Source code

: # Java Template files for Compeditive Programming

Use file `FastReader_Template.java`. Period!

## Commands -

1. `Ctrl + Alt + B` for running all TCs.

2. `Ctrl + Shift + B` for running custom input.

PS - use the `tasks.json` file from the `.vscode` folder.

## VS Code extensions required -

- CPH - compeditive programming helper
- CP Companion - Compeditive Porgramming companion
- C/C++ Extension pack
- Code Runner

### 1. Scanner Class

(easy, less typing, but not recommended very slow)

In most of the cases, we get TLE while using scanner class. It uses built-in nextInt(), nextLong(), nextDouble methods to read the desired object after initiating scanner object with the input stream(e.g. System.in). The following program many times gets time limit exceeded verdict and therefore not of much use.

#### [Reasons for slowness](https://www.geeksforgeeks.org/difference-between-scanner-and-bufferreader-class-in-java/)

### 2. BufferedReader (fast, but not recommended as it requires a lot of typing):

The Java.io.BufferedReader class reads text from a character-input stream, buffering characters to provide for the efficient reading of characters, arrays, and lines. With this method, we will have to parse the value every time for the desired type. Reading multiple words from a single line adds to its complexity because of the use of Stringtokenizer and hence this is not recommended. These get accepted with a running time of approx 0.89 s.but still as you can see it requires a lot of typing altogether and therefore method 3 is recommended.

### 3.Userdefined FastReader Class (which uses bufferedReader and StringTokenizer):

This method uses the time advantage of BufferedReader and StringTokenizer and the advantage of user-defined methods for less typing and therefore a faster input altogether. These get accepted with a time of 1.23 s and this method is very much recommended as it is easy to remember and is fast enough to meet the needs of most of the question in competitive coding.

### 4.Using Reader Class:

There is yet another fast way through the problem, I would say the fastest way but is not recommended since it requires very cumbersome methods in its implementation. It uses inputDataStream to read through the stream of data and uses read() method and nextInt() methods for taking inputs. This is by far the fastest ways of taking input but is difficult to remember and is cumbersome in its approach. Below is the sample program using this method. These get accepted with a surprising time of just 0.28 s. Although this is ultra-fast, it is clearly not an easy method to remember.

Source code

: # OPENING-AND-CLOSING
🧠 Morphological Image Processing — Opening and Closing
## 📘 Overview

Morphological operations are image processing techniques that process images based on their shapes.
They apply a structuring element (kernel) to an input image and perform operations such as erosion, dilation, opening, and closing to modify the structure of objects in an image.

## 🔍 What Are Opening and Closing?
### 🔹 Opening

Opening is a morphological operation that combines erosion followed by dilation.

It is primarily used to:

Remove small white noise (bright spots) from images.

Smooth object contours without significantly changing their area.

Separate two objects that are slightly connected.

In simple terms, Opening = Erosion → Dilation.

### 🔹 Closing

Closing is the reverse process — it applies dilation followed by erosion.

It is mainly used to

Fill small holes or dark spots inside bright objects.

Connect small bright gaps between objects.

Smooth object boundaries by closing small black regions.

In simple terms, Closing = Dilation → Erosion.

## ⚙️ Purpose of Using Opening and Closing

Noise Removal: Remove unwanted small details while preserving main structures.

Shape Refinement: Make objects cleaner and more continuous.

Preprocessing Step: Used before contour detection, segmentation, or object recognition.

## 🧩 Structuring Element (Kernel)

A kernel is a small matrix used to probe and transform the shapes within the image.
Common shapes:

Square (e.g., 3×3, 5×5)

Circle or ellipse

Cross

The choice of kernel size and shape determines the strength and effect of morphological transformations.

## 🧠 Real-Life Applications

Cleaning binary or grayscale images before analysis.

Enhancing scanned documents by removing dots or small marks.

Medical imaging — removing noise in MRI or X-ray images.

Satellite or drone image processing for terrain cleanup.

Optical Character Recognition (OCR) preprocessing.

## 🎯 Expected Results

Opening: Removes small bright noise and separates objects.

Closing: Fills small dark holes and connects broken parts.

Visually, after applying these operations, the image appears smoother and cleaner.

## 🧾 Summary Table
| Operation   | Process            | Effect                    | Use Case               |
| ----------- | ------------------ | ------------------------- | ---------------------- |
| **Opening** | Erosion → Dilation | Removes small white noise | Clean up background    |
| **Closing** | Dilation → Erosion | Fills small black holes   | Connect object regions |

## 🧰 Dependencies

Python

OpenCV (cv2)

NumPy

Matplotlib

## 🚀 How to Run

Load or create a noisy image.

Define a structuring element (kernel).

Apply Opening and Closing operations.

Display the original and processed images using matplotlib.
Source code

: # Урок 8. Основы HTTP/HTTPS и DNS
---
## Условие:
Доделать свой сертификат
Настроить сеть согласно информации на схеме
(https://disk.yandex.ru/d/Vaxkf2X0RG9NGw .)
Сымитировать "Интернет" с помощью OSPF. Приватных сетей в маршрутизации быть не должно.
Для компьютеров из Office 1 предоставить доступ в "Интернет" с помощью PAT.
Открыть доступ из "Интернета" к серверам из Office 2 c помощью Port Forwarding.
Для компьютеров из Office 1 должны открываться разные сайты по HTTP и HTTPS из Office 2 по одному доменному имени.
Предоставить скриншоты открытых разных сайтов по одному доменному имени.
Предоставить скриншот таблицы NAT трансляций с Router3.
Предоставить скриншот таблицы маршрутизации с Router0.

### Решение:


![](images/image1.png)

## Job item
Please change "Source code" to "Source listing" wherever it appears in the data above, and give all the lines again with nothing else altered.

## Task output
Source listing

: # Java Template files for Compeditive Programming

Use file `FastReader_Template.java`. Period!

## Commands -

1. `Ctrl + Alt + B` for running all TCs.

2. `Ctrl + Shift + B` for running custom input.

PS - use the `tasks.json` file from the `.vscode` folder.

## VS Code extensions required -

- CPH - compeditive programming helper
- CP Companion - Compeditive Porgramming companion
- C/C++ Extension pack
- Code Runner

### 1. Scanner Class

(easy, less typing, but not recommended very slow)

In most of the cases, we get TLE while using scanner class. It uses built-in nextInt(), nextLong(), nextDouble methods to read the desired object after initiating scanner object with the input stream(e.g. System.in). The following program many times gets time limit exceeded verdict and therefore not of much use.

#### [Reasons for slowness](https://www.geeksforgeeks.org/difference-between-scanner-and-bufferreader-class-in-java/)

### 2. BufferedReader (fast, but not recommended as it requires a lot of typing):

The Java.io.BufferedReader class reads text from a character-input stream, buffering characters to provide for the efficient reading of characters, arrays, and lines. With this method, we will have to parse the value every time for the desired type. Reading multiple words from a single line adds to its complexity because of the use of Stringtokenizer and hence this is not recommended. These get accepted with a running time of approx 0.89 s.but still as you can see it requires a lot of typing altogether and therefore method 3 is recommended.

### 3.Userdefined FastReader Class (which uses bufferedReader and StringTokenizer):

This method uses the time advantage of BufferedReader and StringTokenizer and the advantage of user-defined methods for less typing and therefore a faster input altogether. These get accepted with a time of 1.23 s and this method is very much recommended as it is easy to remember and is fast enough to meet the needs of most of the question in competitive coding.

### 4.Using Reader Class:

There is yet another fast way through the problem, I would say the fastest way but is not recommended since it requires very cumbersome methods in its implementation. It uses inputDataStream to read through the stream of data and uses read() method and nextInt() methods for taking inputs. This is by far the fastest ways of taking input but is difficult to remember and is cumbersome in its approach. Below is the sample program using this method. These get accepted with a surprising time of just 0.28 s. Although this is ultra-fast, it is clearly not an easy method to remember.

Source listing

: # OPENING-AND-CLOSING
🧠 Morphological Image Processing — Opening and Closing
## 📘 Overview

Morphological operations are image processing techniques that process images based on their shapes.
They apply a structuring element (kernel) to an input image and perform operations such as erosion, dilation, opening, and closing to modify the structure of objects in an image.

## 🔍 What Are Opening and Closing?
### 🔹 Opening

Opening is a morphological operation that combines erosion followed by dilation.

It is primarily used to:

Remove small white noise (bright spots) from images.

Smooth object contours without significantly changing their area.

Separate two objects that are slightly connected.

In simple terms, Opening = Erosion → Dilation.

### 🔹 Closing

Closing is the reverse process — it applies dilation followed by erosion.

It is mainly used to

Fill small holes or dark spots inside bright objects.

Connect small bright gaps between objects.

Smooth object boundaries by closing small black regions.

In simple terms, Closing = Dilation → Erosion.

## ⚙️ Purpose of Using Opening and Closing

Noise Removal: Remove unwanted small details while preserving main structures.

Shape Refinement: Make objects cleaner and more continuous.

Preprocessing Step: Used before contour detection, segmentation, or object recognition.

## 🧩 Structuring Element (Kernel)

A kernel is a small matrix used to probe and transform the shapes within the image.
Common shapes:

Square (e.g., 3×3, 5×5)

Circle or ellipse

Cross

The choice of kernel size and shape determines the strength and effect of morphological transformations.

## 🧠 Real-Life Applications

Cleaning binary or grayscale images before analysis.

Enhancing scanned documents by removing dots or small marks.

Medical imaging — removing noise in MRI or X-ray images.

Satellite or drone image processing for terrain cleanup.

Optical Character Recognition (OCR) preprocessing.

## 🎯 Expected Results

Opening: Removes small bright noise and separates objects.

Closing: Fills small dark holes and connects broken parts.

Visually, after applying these operations, the image appears smoother and cleaner.

## 🧾 Summary Table
| Operation   | Process            | Effect                    | Use Case               |
| ----------- | ------------------ | ------------------------- | ---------------------- |
| **Opening** | Erosion → Dilation | Removes small white noise | Clean up background    |
| **Closing** | Dilation → Erosion | Fills small black holes   | Connect object regions |

## 🧰 Dependencies

Python

OpenCV (cv2)

NumPy

Matplotlib

## 🚀 How to Run

Load or create a noisy image.

Define a structuring element (kernel).

Apply Opening and Closing operations.

Display the original and processed images using matplotlib.
Source listing

: # Урок 8. Основы HTTP/HTTPS и DNS
---
## Условие:
Доделать свой сертификат
Настроить сеть согласно информации на схеме
(https://disk.yandex.ru/d/Vaxkf2X0RG9NGw .)
Сымитировать "Интернет" с помощью OSPF. Приватных сетей в маршрутизации быть не должно.
Для компьютеров из Office 1 предоставить доступ в "Интернет" с помощью PAT.
Открыть доступ из "Интернета" к серверам из Office 2 c помощью Port Forwarding.
Для компьютеров из Office 1 должны открываться разные сайты по HTTP и HTTPS из Office 2 по одному доменному имени.
Предоставить скриншоты открытых разных сайтов по одному доменному имени.
Предоставить скриншот таблицы NAT трансляций с Router3.
Предоставить скриншот таблицы маршрутизации с Router0.

### Решение:


![](images/image1.png)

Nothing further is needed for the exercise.